Uma casa de Vilanova Artigas restaurada por Marcos Bertoldi
A casa com rampas, vidro e concreto, fica em Curitiba. O olhar de Marcos Bertoldi, colecionador de clássicos do design deu ainda mais vida à linguagem modernista
Difícil não acreditar em destino quando se ouve uma história como esta. Desde a época de estudante, o arquiteto curitibano Marcos Bertoldi tinha esta casa guardada em seu “altar de obras sagradas”. Trata-se de uma das duas residências assinadas pelo arquiteto João Batista Vilanova Artigas remanescentes em Curitiba. Certa vez, uma cliente comentou que a “casa do Artigas” estava à venda e Marcos viu ali uma chance de visitar o local. Chamou uma corretora de imóveis, negociou a proposta e acabou comprando a residência projetada pelo mestre do Modernismo. Mais tarde veio a saber que sua cliente referia-se a outra propriedade da família Artigas, e não a projetada pelo arquiteto. Enfim, o destino se incumbiu de entregar a casa certa à pessoa certa. Isso foi há nove anos, quando Bertoldi mudou-se para lá com a esposa e a filha, e há três montou ali também seu escritório. Assim que recebeu o imóvel, o arquiteto pesquisou sobre a obra icônica de Artigas nos arquivos da FAU-USP e encontrou toda a documentação da residência projetada em 1978 e concluída em 1981. Com o projeto executivo, estrutural e croquis iniciais em mãos, deu início à recuperação da casa de 620 m². “O estado de conservação era péssimo, com goteiras e infiltrações”, conta o arquiteto, que reformou o imóvel enquanto morava nele. Além de trocar toda a parte hidráulica, impermeabilizou as lajes, se desfez de um telhado falso que havia sido acrescentado e substituiu o carpete pelo piso de borracha preto.

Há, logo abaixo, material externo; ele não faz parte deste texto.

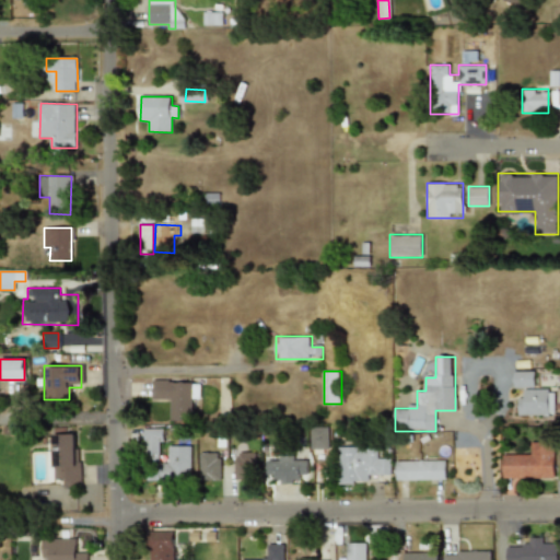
[(553,416),(553,388),(534,388),(534,371),(513,371),(513,387),(517,387),(517,416),(553,416)]
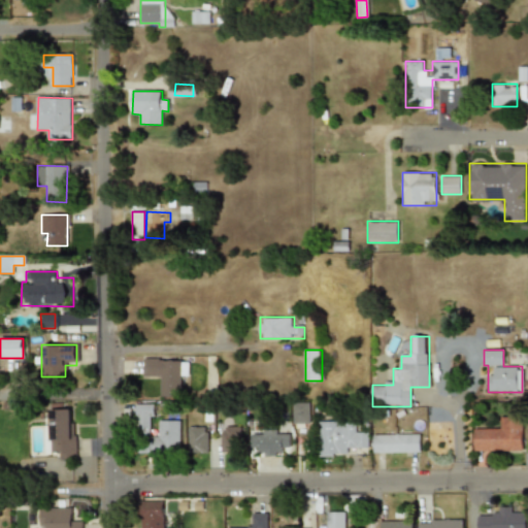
[(179,394),(179,377),(188,377),(189,360),(144,359),(143,378),(160,378),(160,393),(179,394)]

Como Marcos Bertoldi criou o projeto de reforma
“Não tive a pretensão de pensar com a cabeça do Artigas. Quando fiz a reforma, incorporei um pouco da minha linguagem”, explica o arquiteto. A pesquisa e o conhecimento do trabalho renomado de Artigas o levaram a destacar a linguagem brutalista da casa – os elementos estruturais ficam aparentes e os materiais aparecem em sua forma mais crua, destacando o concreto, a pedra e o vidro. Tudo é o que parece, sem truques. No portfólio de Bertoldi, é possível ver pontos consonantes com a escola modernista, seja nas linhas retas, no uso de vidros, seja nos volumes soltos. “Gosto da linguagem do concreto armado, dessa apropriação do terreno inteiro como uma grande estrutura, das rampas. Enfim, esta casa é uma excelente síntese do trabalho de Artigas”, explica o arquiteto, que vez ou outra recebe ali alunos da faculdade onde ministra aulas. Para coroar isso tudo, Bertoldi coleciona obras de arte e móveis de design, com um invejável acervo de cadeiras. Ou seja, sua casa é um verdadeiro templo da arquitetura e do design. Um passeio por ela é um tanto instrutivo e muito inspirador. A casa, que foi projetada para Márcia Artigas (sobrinha e afilhada de Vilanova), teve um destino especial – além de ter sido resgatada, passou a acolher criativas criações de mobiliário e arte da melhor qualidade. João Batista Vilanova Artigas uma vez disse: “Admiro os poetas. O que eles dizem com duas palavras a gente tem que exprimir com milhares de tijolos”. O mestre faleceu em 1985, mas ficaria feliz em saber que a poesia desta casa perdura, com seus milhares de tijolos – concreto, vidro e rampas – preservados.